Dataset entries
++++

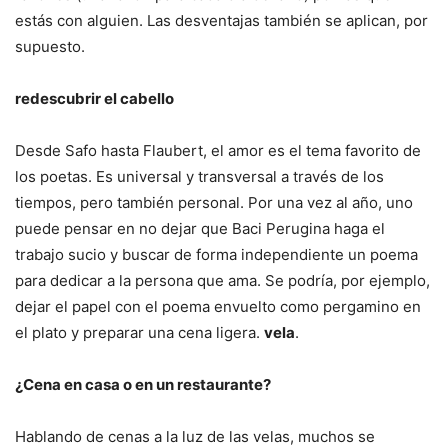
estás con alguien. Las desventajas también se aplican, por
supuesto.
redescubrir el cabello
Desde Safo hasta Flaubert, el amor es el tema favorito de
los poetas. Es universal y transversal a través de los
tiempos, pero también personal. Por una vez al año, uno
puede pensar en no dejar que Baci Perugina haga el
trabajo sucio y buscar de forma independiente un poema
para dedicar a la persona que ama. Se podría, por ejemplo,
dejar el papel con el poema envuelto como pergamino en
el plato y preparar una cena ligera.
vela
.
¿Cena en casa o en un restaurante?
Hablando de cenas a la luz de las velas, muchos se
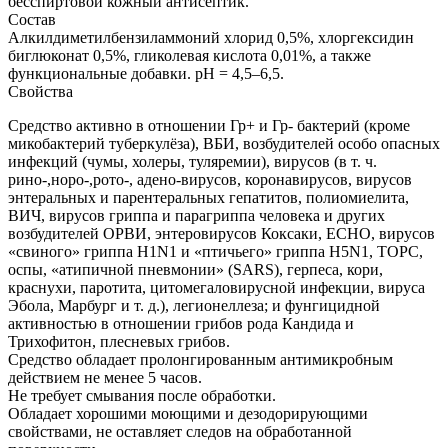
бесспиртовой кожный антисептик.
Состав
Алкилдиметилбензиламмоний хлорид 0,5%, хлоргексидин
биглюконат 0,5%, гликолевая кислота 0,01%, а также
функциональные добавки. pH = 4,5–6,5.
Свойства
Средство активно в отношении Гр+ и Гр- бактерий (кроме
микобактерий туберкулёза), ВБИ, возбудителей особо опасных
инфекций (чумы, холеры, туляремии), вирусов (в т. ч.
рино-,норо-,рото-, адено-вирусов, коронавирусов, вирусов
энтеральных и парентеральных гепатитов, полиомиелита,
ВИЧ, вирусов гриппа и парагриппа человека и других
возбудителей ОРВИ, энтеровирусов Коксаки, ЕСНО, вирусов
«свиного» гриппа H1N1 и «птичьего» гриппа H5N1, ТОРС,
оспы, «атипичной пневмонии» (SARS), герпеса, кори,
краснухи, паротита, цитомегаловирусной инфекции, вируса
Эбола, Марбург и т. д.), легионеллеза; и фунгицидной
активностью в отношении грибов рода Кандида и
Трихофитон, плесневых грибов.
Средство обладает пролонгированным антимикробным
действием не менее 5 часов.
Не требует смывания после обработки.
Обладает хорошими моющими и дезодорирующими
свойствами, не оставляет следов на обработанной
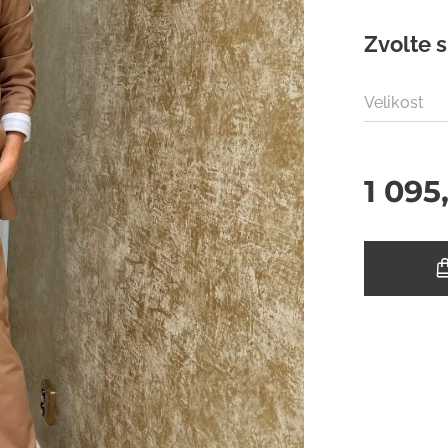
Zvolte s
Velikost
1 095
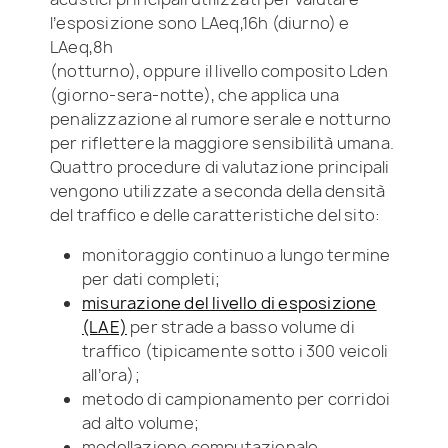
l’esposizione sono LAeq,16h (diurno) e
LAeq,8h
(notturno), oppure il livello composito Lden
(giorno-sera-notte), che applica una
penalizzazione al rumore serale e notturno
per riflettere la maggiore sensibilità umana.
Quattro procedure di valutazione principali
vengono utilizzate a seconda della densità
del traffico e delle caratteristiche del sito:
monitoraggio continuo a lungo termine
per dati completi;
misurazione del livello di esposizione
(LAE)
per strade a basso volume di
traffico (tipicamente sotto i 300 veicoli
all’ora);
metodo di campionamento per corridoi
ad alto volume;
modellazione computazionale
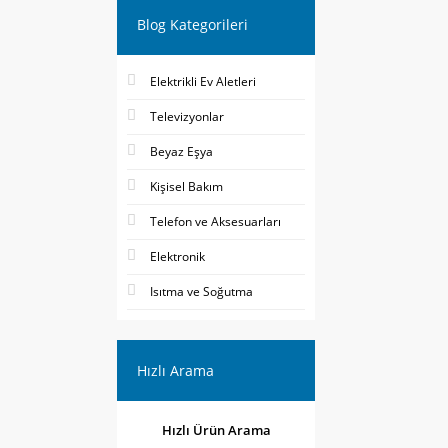
Blog Kategorileri
Elektrikli Ev Aletleri
Televizyonlar
Beyaz Eşya
Kişisel Bakım
Telefon ve Aksesuarları
Elektronik
Isıtma ve Soğutma
Hızlı Arama
Hızlı Ürün Arama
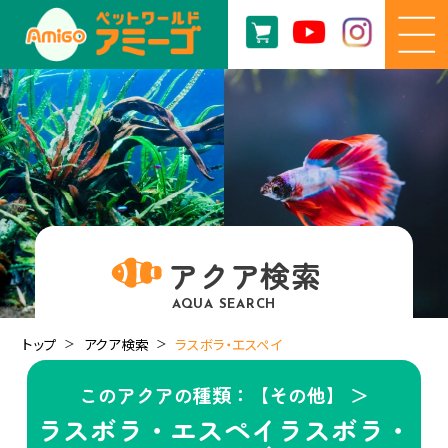
アクア検索
AQUA SEARCH
トップ
アクア検索
ラスボラ・エスペイ
このアクアの種類：【その他】 ＞
ラスボラ・エスペイラスボラ・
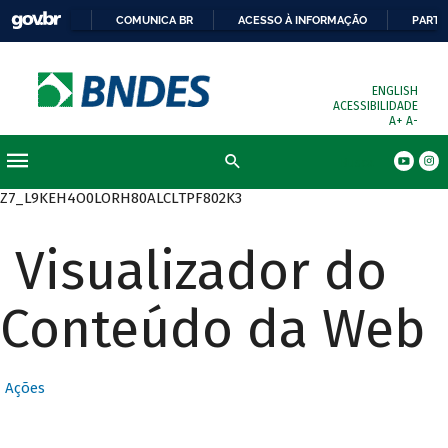
COMUNICA BR
ACESSO À INFORMAÇÃO
PARTI
ENGLISH
ACESSIBILIDADE
A+
A-
Busca
Z7_L9KEH4O0LORH80ALCLTPF802K3
Visualizador do
Conteúdo da Web
Ações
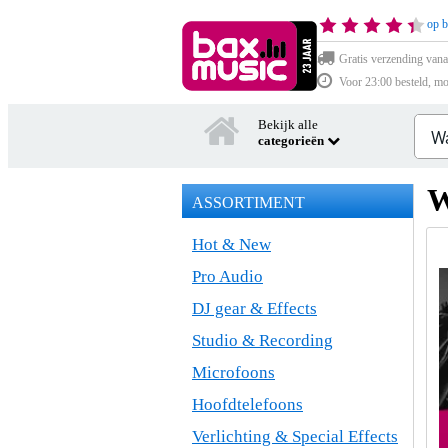
op b
Gratis verzending vana
Voor 23:00 besteld, mo
Bekijk alle
categorieën
W
ASSORTIMENT
Hot & New
Pro Audio
DJ gear & Effects
Studio & Recording
Microfoons
Hoofdtelefoons
Verlichting & Special Effects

++++

TASK INSTRUCTIONS: Above are the records; repeat their lines from the first through the line containing "dejar el papel", and leave out each picture.

FINISHED EXERCISE:
estás con alguien. Las desventajas también se aplican, por
supuesto.
redescubrir el cabello
Desde Safo hasta Flaubert, el amor es el tema favorito de
los poetas. Es universal y transversal a través de los
tiempos, pero también personal. Por una vez al año, uno
puede pensar en no dejar que Baci Perugina haga el
trabajo sucio y buscar de forma independiente un poema
para dedicar a la persona que ama. Se podría, por ejemplo,
dejar el papel con el poema envuelto como pergamino en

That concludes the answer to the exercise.